I'm not sure what's funnier: That this boy named Ben (I believe his last name is Lerner) would perform this spoof of "Comedy Tonight" at his bar mitzvah (interrupted by his younger sister Nina) or that the explanatory note by his father informs us that when dad posted it years ago, the video and audio had problems, so we're watching a corrected version that he has labeled Take 2. I didn't try to track down the promised one that Nina later sang at her bat mitzvah.


Also on YouTube sits, as you'd expect, the song playing against photos of various Republican presidential contenders. I almost included it, but that's really like shooting water in a barrel, isn't it? Why waste the space? They make the point so much more brilliantly when they open their mouths than when we just look at them, even if we do see Rick Santorum chowing down on a very phallic-looking food item. Instead, we'll skip to the movies. As with television, I'm going to do this chronologically, starting with the oldest and we're going way back to 1928 and one of the last gasps of silent German Expressionism, Paul Leni's The Man Who Laughs starring Conrad Veidt as the creepy villain Gwynplaine, 14 years before Veidt became best known as Major Strasser in Casablanca.


For pure ambition, you have to give it to the students at The College of New Jersey Musical Theatre staged at the Ewing, N.J., campus a full-fledged musical based on the original Star Wars trilogy spoofing songs from a wide variety of musicals. The show opens with "Trilogy Tonight."


The title for the single best-edited video that I found involving a single subject probably deserves to go to the true identity of puddleglum128 for mating Zero Mostel's version to scenes from Jonathan Demme's The Silence of the Lambs. I'd call it perfect if it didn't contain the strange audio splice in the middle, but the right moments of Anthony Hopkins, Jodie Foster and the rest get used.

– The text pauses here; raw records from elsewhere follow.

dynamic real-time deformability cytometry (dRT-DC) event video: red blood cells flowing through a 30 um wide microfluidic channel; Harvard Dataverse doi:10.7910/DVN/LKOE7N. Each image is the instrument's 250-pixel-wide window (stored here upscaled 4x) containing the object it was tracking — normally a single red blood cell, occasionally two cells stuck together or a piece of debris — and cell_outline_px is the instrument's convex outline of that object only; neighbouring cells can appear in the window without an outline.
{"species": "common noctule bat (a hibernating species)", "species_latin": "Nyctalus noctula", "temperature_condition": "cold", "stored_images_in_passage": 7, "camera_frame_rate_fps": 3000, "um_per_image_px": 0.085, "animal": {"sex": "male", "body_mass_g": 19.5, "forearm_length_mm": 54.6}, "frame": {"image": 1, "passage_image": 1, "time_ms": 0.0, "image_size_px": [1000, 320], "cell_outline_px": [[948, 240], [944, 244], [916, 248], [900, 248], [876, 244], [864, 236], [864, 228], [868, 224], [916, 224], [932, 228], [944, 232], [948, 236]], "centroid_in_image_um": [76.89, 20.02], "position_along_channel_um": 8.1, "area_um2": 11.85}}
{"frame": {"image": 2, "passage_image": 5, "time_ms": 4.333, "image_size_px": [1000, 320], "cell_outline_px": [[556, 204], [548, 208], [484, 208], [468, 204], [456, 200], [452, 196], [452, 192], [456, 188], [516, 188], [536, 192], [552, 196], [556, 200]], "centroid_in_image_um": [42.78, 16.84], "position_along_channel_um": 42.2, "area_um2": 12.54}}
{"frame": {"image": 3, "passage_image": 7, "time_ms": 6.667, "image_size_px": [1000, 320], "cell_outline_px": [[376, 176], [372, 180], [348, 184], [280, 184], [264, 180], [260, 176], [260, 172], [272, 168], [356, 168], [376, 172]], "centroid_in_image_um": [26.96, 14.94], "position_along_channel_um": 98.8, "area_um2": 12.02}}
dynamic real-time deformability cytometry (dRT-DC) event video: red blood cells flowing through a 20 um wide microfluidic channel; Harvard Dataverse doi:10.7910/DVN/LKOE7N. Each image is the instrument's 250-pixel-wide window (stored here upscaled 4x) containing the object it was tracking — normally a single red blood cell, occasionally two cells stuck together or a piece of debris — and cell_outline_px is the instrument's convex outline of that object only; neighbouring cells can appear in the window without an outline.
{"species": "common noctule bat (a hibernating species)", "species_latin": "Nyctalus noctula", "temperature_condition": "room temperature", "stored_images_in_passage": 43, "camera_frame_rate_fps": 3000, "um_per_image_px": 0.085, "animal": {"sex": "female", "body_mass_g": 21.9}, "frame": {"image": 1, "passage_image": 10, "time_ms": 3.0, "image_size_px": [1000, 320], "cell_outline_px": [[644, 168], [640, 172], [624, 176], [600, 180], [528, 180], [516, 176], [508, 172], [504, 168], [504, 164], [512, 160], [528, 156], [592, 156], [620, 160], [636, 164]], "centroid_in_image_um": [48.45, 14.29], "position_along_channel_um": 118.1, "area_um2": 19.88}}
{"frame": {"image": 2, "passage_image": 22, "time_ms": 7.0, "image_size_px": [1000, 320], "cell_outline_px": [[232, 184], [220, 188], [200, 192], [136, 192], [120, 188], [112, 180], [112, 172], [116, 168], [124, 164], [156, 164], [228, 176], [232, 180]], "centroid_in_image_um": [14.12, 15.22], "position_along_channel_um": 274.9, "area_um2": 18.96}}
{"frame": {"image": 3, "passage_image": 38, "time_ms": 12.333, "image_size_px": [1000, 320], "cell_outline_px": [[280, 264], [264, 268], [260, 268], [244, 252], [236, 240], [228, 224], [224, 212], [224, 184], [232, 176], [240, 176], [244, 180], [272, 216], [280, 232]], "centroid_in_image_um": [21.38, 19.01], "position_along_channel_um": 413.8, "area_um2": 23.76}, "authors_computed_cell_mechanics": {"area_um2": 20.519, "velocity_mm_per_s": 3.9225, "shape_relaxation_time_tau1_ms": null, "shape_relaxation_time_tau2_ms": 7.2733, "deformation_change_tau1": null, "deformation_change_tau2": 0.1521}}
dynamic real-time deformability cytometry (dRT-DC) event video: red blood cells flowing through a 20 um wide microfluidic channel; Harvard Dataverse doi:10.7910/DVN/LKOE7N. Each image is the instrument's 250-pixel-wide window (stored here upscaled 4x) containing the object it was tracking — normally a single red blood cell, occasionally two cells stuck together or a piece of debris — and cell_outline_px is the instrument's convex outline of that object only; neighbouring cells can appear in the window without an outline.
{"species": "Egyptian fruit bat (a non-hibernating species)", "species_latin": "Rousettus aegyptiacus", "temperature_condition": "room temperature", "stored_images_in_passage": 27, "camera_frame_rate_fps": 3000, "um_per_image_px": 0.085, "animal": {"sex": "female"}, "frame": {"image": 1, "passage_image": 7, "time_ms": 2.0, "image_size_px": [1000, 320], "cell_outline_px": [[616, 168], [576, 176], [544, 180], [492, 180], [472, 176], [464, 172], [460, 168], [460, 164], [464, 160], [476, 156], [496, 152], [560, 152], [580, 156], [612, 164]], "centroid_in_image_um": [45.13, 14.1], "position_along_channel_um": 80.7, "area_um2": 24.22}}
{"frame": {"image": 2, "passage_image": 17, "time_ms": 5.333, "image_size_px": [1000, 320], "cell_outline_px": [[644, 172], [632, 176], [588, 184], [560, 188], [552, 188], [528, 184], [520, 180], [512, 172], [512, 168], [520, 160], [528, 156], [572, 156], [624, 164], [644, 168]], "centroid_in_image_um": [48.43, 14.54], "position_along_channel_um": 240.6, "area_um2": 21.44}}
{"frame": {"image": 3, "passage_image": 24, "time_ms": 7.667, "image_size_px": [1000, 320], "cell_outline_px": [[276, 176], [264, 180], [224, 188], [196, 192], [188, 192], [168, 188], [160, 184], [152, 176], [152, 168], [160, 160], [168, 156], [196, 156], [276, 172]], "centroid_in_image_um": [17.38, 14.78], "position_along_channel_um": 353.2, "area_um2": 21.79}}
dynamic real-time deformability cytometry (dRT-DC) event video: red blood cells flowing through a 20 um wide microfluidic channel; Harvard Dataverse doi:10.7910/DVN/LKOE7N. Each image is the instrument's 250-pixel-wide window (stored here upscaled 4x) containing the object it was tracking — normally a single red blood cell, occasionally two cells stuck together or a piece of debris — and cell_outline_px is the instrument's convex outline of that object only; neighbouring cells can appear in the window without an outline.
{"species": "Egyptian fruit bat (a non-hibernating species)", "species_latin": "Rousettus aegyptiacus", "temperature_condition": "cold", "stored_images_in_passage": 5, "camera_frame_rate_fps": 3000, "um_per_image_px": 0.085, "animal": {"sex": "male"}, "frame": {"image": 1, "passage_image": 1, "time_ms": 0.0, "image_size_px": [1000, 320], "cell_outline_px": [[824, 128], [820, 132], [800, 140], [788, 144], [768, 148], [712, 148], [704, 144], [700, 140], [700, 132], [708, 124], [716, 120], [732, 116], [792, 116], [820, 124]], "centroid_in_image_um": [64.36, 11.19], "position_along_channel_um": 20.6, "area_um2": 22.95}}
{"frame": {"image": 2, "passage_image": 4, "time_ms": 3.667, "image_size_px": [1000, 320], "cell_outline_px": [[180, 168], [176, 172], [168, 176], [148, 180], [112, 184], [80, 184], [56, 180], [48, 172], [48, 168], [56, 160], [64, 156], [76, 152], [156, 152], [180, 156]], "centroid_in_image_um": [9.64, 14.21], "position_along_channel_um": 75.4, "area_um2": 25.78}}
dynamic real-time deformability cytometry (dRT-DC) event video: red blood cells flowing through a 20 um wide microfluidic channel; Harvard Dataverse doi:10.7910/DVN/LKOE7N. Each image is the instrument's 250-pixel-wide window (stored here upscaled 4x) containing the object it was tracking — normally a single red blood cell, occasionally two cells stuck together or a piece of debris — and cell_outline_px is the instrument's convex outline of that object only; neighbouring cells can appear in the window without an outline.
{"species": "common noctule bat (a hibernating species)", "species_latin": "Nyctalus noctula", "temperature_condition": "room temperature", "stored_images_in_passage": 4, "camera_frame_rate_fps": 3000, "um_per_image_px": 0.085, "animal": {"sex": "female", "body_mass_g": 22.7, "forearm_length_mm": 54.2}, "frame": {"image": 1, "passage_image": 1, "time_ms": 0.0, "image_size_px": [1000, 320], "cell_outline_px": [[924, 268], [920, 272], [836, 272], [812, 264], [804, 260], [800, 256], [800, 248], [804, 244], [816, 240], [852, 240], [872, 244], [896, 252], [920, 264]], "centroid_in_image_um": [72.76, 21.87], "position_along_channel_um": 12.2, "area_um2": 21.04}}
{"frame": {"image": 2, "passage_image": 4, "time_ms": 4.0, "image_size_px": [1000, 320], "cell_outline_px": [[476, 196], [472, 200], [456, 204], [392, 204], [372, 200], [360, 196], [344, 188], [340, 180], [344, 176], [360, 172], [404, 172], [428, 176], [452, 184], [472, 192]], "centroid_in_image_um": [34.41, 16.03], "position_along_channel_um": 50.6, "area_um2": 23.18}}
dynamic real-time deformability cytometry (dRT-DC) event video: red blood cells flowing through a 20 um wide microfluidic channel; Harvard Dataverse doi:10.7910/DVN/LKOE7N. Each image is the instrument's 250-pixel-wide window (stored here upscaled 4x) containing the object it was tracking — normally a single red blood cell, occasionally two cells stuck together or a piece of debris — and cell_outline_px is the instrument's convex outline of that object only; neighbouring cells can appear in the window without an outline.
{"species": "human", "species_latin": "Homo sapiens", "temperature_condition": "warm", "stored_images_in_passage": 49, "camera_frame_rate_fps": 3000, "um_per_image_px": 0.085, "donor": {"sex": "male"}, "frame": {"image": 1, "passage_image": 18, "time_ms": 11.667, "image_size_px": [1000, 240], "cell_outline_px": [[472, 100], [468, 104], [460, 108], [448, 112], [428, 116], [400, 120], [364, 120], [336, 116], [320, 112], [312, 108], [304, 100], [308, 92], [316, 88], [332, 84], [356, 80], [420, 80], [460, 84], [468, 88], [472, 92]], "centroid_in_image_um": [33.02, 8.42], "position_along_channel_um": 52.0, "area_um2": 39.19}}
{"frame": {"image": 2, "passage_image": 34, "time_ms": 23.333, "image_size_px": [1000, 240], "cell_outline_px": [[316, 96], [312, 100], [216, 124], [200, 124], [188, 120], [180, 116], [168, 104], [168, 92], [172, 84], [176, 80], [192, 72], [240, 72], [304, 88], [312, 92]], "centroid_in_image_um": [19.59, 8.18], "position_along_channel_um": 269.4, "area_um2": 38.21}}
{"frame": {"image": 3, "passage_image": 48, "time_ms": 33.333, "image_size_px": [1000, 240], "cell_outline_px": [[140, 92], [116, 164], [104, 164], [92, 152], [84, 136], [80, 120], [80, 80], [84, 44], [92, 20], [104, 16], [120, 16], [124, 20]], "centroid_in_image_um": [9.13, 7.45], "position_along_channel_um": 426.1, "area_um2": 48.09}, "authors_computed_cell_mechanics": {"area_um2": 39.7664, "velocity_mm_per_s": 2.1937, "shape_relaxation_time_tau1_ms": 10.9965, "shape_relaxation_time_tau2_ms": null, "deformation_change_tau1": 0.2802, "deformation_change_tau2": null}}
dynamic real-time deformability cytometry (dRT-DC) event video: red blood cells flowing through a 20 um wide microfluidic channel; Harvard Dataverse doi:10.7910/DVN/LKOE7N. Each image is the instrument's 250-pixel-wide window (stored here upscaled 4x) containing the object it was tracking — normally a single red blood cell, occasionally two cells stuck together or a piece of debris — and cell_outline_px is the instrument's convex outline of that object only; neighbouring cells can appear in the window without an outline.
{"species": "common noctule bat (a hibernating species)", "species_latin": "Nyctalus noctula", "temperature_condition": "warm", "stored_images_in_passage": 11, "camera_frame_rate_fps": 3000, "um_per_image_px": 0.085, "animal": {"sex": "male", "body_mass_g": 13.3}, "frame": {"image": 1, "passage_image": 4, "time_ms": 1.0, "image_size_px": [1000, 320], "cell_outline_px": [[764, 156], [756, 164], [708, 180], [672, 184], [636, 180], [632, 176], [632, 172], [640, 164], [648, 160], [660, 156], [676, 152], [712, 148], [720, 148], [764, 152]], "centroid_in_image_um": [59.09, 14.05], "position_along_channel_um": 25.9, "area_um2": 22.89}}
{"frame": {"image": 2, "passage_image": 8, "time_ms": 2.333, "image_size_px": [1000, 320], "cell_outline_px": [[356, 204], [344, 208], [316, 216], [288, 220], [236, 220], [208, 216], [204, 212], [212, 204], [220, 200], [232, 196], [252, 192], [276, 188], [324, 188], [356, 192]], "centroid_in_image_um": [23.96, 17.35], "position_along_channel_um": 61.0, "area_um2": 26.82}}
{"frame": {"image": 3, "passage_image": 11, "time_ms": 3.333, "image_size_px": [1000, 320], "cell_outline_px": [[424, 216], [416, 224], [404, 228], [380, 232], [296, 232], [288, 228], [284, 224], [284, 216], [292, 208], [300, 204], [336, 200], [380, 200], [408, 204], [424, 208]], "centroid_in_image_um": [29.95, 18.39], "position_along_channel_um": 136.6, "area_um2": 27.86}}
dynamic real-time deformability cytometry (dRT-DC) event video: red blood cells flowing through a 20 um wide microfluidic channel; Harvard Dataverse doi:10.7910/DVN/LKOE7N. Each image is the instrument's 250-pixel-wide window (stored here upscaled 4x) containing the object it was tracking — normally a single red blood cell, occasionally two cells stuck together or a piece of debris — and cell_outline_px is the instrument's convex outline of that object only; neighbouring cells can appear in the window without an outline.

Christopher Nolan's second take on Batman, The Dark Knight, earns two takes of "Comedy Tonight!" The first, staged by The Pauper Players of the University of North Carolina at Chapel Hill as part of the group's annual Broadway Melodies in 2009 where they parody different works. (The other two that year were Lost and Super Mario Bros.) The second video features photos from Nolan's film set to Nathan Lane singing the finale version of the song and also includes stills of Gerard Way.



For the last montage, which must have required a tremendous amount of time and effort by CRAIGSWORLD1427, he asked people about what movies throughout film history tickled their funny bones the most and then assembled various bits and pieces (including dialogue) with the song for this nearly 10-minute long package. It's worth it though. Chuck Workman, be damned.